Linder gained much of his experience in bulk plant design as assistant to the regional manager for Suburban Companies from 1962-69 in Portland, Ore. During this time, railroad tank car sizes were increasing from 10,000 gallons to 30,000 gallons and requiring new plant designs.
“I really began to be involved in rethinking plant design to accommodate these larger railcars,” Linder says. “Much of our product in the Northwest at the time came into the area by railcars.”
Throughout his career, Linder served on a number of NPGA, WPGA and NFPA committees. He was “highly honored” to be named an emeritus member of the NFPA 58 Committee. Another of his notable accomplishments with NFPA 58 was helping to author regulations governing propane installations in California.
Then and now
Linder says the propane industry had a good safety record at the outset of his career. That record was maintained by a lot of independents whose success was tied to being safe in their businesses, “so they watched it closely,” he adds.
“There wasn’t the formal training that there is today,” Linder says. “You have the larger companies where senior management is not that familiar with the day-to-day operations. Training programs by necessity have to be more sophisticated. Society is not as tolerant with accidents as they were back then.”
Linder might be retired from the propane industry – he does some consulting on plant storage design, safety inspection and training – but he’s staying as busy as ever. He is the founder and president of Energy Control Equipment Inc. in Watsonville, Calif. Its Frigitek product is designed to save energy and cost in refrigeration systems.

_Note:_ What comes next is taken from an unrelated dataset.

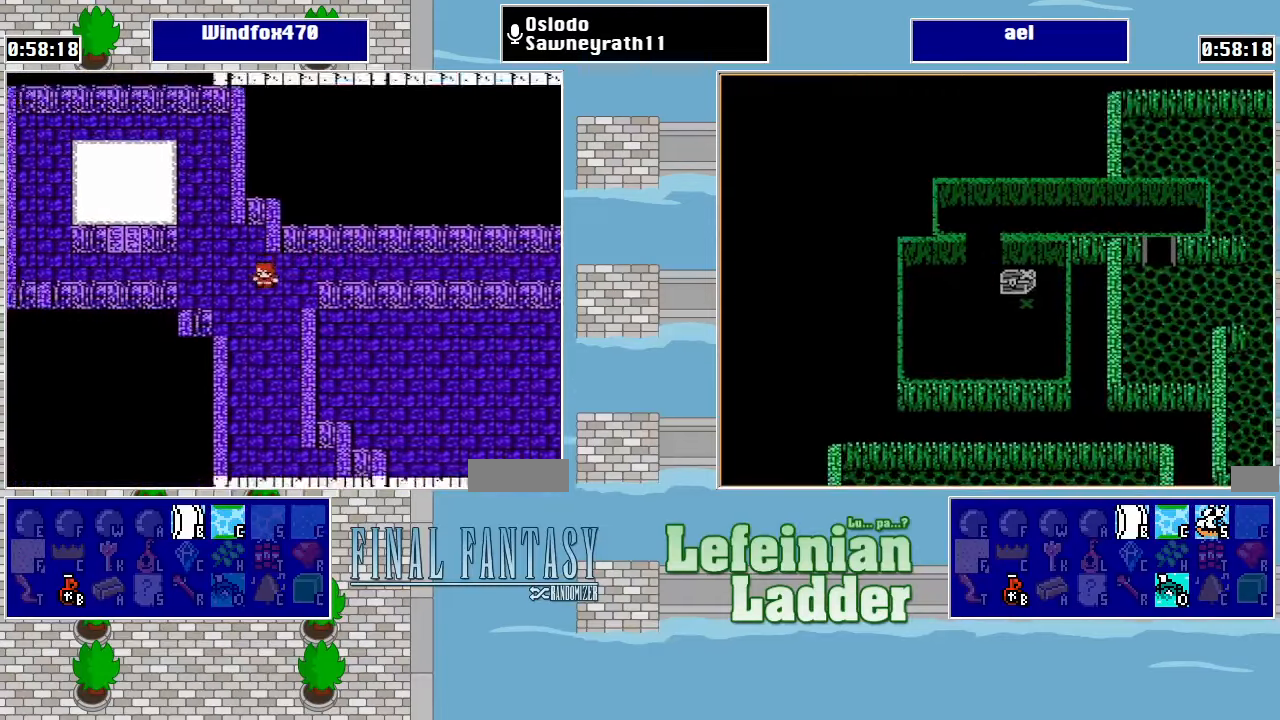
{"buttons": ["DPAD_DOWN"], "events": []}
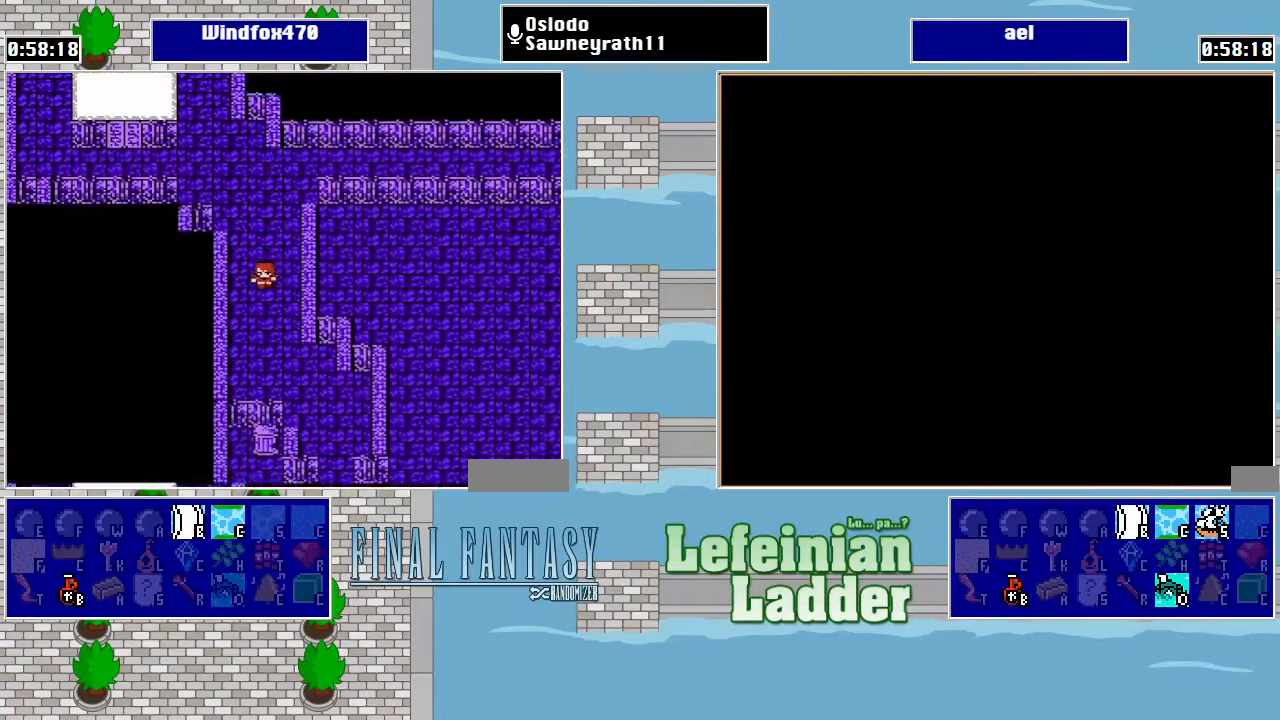
{"buttons": ["DPAD_RIGHT"], "events": [[400, "DPAD_DOWN", "up"], [400, "DPAD_RIGHT", "down"]]}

He and his wife of 60 years, who have five adult children scattered across the country, reside in Watsonville, in a home sandwiched between the Pacific Ocean and redwood trees. “It’s a terrible place to live,” jokes Linder, who enjoys fishing and visiting family when he’s not going to the office at 8 each morning and taking work home.
“My wife says I’m getting old enough to retire. She’s probably right,” the 79-year-old says. “At least to slow down.”